I have to admit that I like doing procedures. That is what I liked about surgery and the ER. Today was great because we were running the neurology pain clinic. We had lots of patients who suffer from chronic pain. Many of the patients we saw were in a lot of pain and others symptoms / pain was questionable. You always have to be alert for drug seeking behavior. The cool part about today is that I was able to do several nerve blocks. I also got to do a few botox injections in the neck and other muscles to ease pain due to spasms.
The coolest case was a 65 year old man who had open heart surgery 18 months ago. Following the surgery he notices that he had intense pain in his chest wall. He had sen multiple doctors regarding the pain. AT first everyone told him that it was pain from having his chest cracked open. However after 6 months the pain persisted and was very intense. He was not able to lie down for more than 10 - 15 minutes before the pain became unbearable and he had to stand up and walk around. He could not remember the last time he had more than 2 hours of sleep in a given night. It seemed like living torture. After multiple visits to multiple doctors someone final thought that the pain must be neurological in nature and they referred him to a neurologist.
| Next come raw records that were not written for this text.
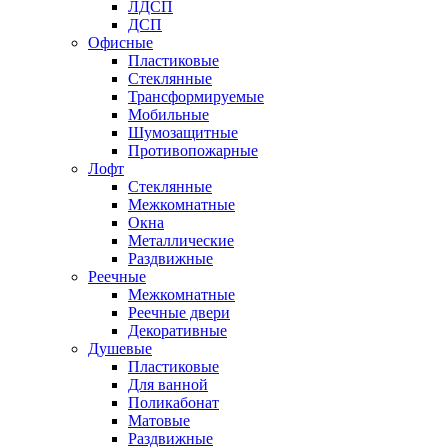
ЛДСП
ДСП
Офисные
Пластиковые
Стеклянные
Трансформируемые
Мобильные
Шумозащитные
Противопожарные
Лофт
Стеклянные
Межкомнатные
Окна
Металлические
Раздвижные
Реечные
Межкомнатные
Реечные двери
Декоративные
Душевые
Пластиковые
Для ванной
Поликабонат
Матовые
Раздвижные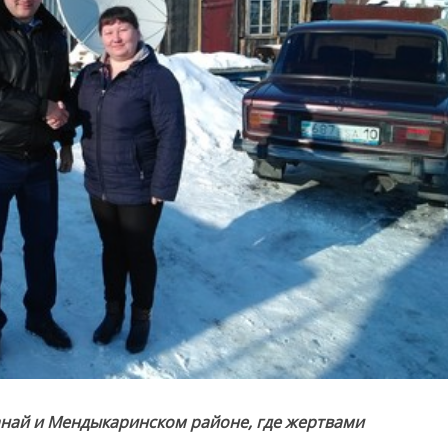
анай и Мендыкаринском районе, где жертвами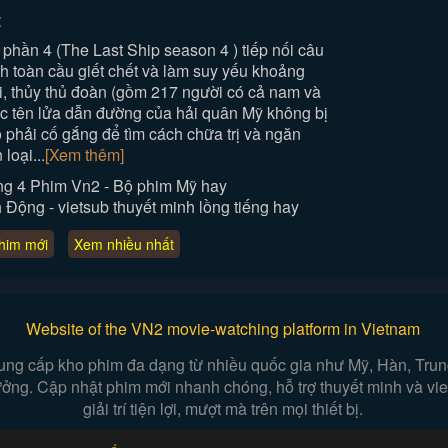
:
hần 4 (The Last Ship season 4 ) tiếp nối câu
h toàn cầu giết chết và làm suy yếu khoảng
i, thủy thủ đoàn (gồm 217 người có cả nam và
rục tên lửa dẫn đường của hải quân Mỹ không bị
 phải cố gắng để tìm cách chữa trị và ngăn
loại...
[Xem thêm]
g 4 Phim Vn2 - Bộ phim Mỹ hay
ộng - vietsub thuyết minh lồng tiếng hay
him mới
Xem nhiều nhất
Website of the VN2 movie-watching platform in Vietnam
ung cấp kho phim đa dạng từ nhiều quốc gia như Mỹ, Hàn, Trung,
 tưởng. Cập nhật phim mới nhanh chóng, hỗ trợ thuyết minh và v
giải trí tiện lợi, mượt mà trên mọi thiết bị.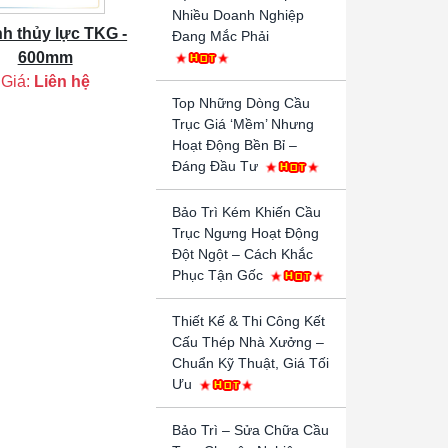
Nhiều Doanh Nghiệp
h thủy lực TKG -
Đang Mắc Phải
600mm
Giá:
Liên hệ
Top Những Dòng Cầu
Trục Giá ‘Mềm’ Nhưng
Hoạt Động Bền Bỉ –
Đáng Đầu Tư
Bảo Trì Kém Khiến Cầu
Trục Ngưng Hoạt Động
Đột Ngột – Cách Khắc
Phục Tận Gốc
Thiết Kế & Thi Công Kết
Cấu Thép Nhà Xưởng –
Chuẩn Kỹ Thuật, Giá Tối
Ưu
Bảo Trì – Sửa Chữa Cầu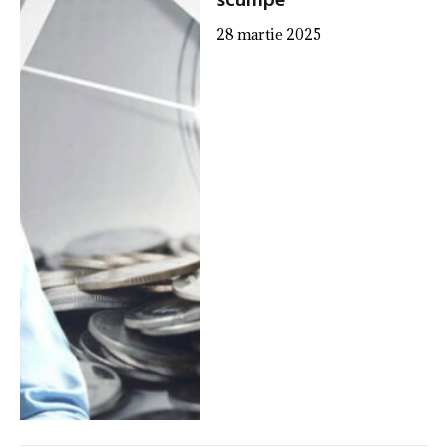
scumpe
28 martie 2025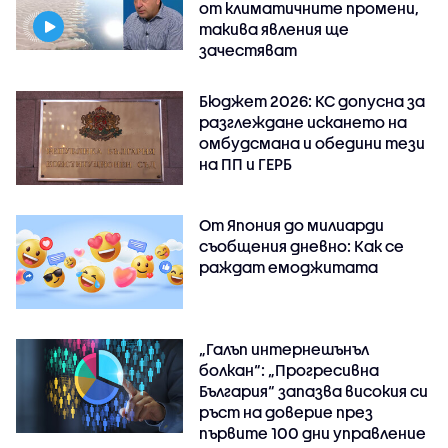
от климатичните промени,
такива явления ще
зачестяват
Бюджет 2026: КС допусна за
разглеждане искането на
омбудсмана и обедини тези
на ПП и ГЕРБ
От Япония до милиарди
съобщения дневно: Как се
раждат емоджитата
„Галъп интернешънъл
болкан“: „Прогресивна
България“ запазва високия си
ръст на доверие през
първите 100 дни управление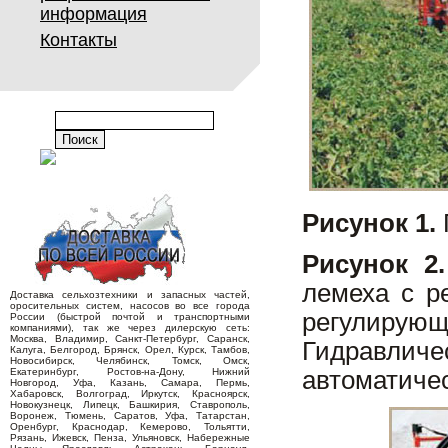
информация
Контакты
Рисунок 1.
Рисунок 2.
лемеха с р
Доставка сельхозтехники и запасных частей,
оросительных систем, насосов во все города
регулирующ
России (быстрой почтой и транспортными
компаниями), так же через дилерскую сеть:
Москва, Владимир, Санкт-Петербург, Саранск,
Гидравли
Калуга, Белгород, Брянск, Орел, Курск, Тамбов,
Новосибирск, Челябинск, Томск, Омск,
Екатеринбург, Ростов-на-Дону, Нижний
автоматичес
Новгород, Уфа, Казань, Самара, Пермь,
Хабаровск, Волгоград, Иркутск, Красноярск,
Новокузнецк, Липецк, Башкирия, Ставрополь,
Воронеж, Тюмень, Саратов, Уфа, Татарстан,
Оренбург, Краснодар, Кемерово, Тольятти,
Рязань, Ижевск, Пенза, Ульяновск, Набережные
He came to us in desperation. You could tell that the pain was real, hew was not malingering. he could barely tolerate any pressure on it even when we distracted him while palpating the chest wall. He winced and actually had what is called the chandelier sign which is when the doctor touches the painful area evoking so much pain the patient reaches for the chandelier. He was dripping in sweat just from us trying to localize the pain. We were able to determine that he most likely had a nerve caught in or under the wiring used to close his sternum following the heart surgery. After open heart surgery actual wires are used to reconnect the sternum. Usually these wires are left in fore life. We had lots of cadavers in anatomy lab that had these wires in their sternum as remnants of their surgery.
Once we had our diagnosis we used lidocaine derivative with a longer half life to numb the nerves in the area. The idea is, if the numbing medication gets rid of the pain then you can localize the pain to the nerves in that area. If you inject and get no pain relief then the pain could be from a different source. My attending physician allowed me to do the injections under his guidance and supervision. The last thing you want to do is go between 2 ribs and inject the heart. It was such a great feeling to see this great big guy who had been suffering from pain so long he was nearly suicidal, get such relief from these injections that he started to cry tears of joy and say "thank you doctor" over and over again. "I haven't felt this way in 18 months, I forgot what it is like to be pain free!" he blurted out.
Unfortunately the pain relief would only last 6 - 8 hours but we now had a concrete diagnosis and we could try a couple different treatments and ultimately have the wires removed if needed. This case was very rewarding and kept us going most of the day.
I included an x-ray that shows some of the wiring used to close the sternum following surgery. If you look in the middle of the chest in the upper 1/2 and slightly to the left side you will see the wiring holding the sternum together.